State v. Kelly

103 S.E. 511 | S.C. | 1920

June 28, 1920. The opinion of the Court was delivered by The appeal is from a verdict of judgment of the Court of Sessions. The indictment is for assault with intent to ravish. The verdict was guilty with recommendation to mercy; and the judgment was 10 years service on the public works. The defendant is a negro aged 64 years; and the white female alleged to have been assaulted was at the instant 13 years of age. The appeal makes the single and naked issue that there is no evidence to support the verdict. And that is true.

The Court relied on State v. Johnson to be found in84 S.C. 45, 65 S.E. 1023, but the circumstances of that case differ from those in the case at bar, and the facts breed the law.

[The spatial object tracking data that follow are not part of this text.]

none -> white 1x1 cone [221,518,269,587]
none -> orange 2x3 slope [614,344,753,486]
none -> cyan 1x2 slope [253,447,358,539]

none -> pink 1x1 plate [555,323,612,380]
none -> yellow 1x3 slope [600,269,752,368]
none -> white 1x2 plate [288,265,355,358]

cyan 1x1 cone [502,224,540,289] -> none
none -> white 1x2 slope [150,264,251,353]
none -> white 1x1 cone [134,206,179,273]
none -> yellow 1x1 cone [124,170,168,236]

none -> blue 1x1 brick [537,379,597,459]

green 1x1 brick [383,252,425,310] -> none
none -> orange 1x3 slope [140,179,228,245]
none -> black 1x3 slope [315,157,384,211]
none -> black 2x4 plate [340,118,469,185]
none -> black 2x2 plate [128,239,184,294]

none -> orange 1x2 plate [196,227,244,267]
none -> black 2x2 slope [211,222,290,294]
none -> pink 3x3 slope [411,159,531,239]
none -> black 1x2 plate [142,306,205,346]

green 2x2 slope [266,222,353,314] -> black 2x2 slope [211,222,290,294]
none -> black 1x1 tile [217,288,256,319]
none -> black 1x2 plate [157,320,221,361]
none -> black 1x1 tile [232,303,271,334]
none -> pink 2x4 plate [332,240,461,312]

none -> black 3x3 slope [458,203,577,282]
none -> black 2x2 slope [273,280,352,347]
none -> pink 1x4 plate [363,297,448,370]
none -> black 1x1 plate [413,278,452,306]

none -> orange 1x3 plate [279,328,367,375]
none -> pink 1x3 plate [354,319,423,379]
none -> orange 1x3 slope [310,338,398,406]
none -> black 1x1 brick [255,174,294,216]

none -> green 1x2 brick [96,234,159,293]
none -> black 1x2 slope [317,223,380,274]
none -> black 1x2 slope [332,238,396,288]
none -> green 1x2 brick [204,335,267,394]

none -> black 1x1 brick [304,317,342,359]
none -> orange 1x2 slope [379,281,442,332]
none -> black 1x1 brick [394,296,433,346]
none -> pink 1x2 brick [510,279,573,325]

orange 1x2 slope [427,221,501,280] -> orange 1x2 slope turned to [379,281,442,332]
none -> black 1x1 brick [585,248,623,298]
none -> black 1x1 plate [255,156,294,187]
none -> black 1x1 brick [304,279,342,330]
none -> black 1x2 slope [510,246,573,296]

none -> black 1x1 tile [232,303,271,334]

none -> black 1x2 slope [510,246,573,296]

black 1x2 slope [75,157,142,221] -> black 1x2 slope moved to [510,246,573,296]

The defendant here was at the instant sexton of the church in which the crime is charged to have been committed, and had resided in the community 24 years, and in his whole life theretofore there had been no criminal charge brought against him. The only testimony which touches the event is that of the female child alleged to have been assaulted. Let all of it be reported, with the omission of the child's surname and that of her father.

It is true that from the beginning and until now "every imagination of the thoughts of his (man's) heart was only evil continually." But when a man is charged with evil thoughts ripened into action, his fellow triers cannot rest judgment on their knowledge of original sin inherent in the prisoner, else none of us would escape judgment. The evil thought, which is the criminal intent, only becomes unlawful when he who harbors it proceeds to put it into action. The *339 single act of the defendant, testified to by the female child, does not tend to prove that when he put his hand on her hand he intended to ravish her. To so hold would hurt the law more than it would hurt the defendant.

The judgment is reversed, with direction to enter verdict of not guilty.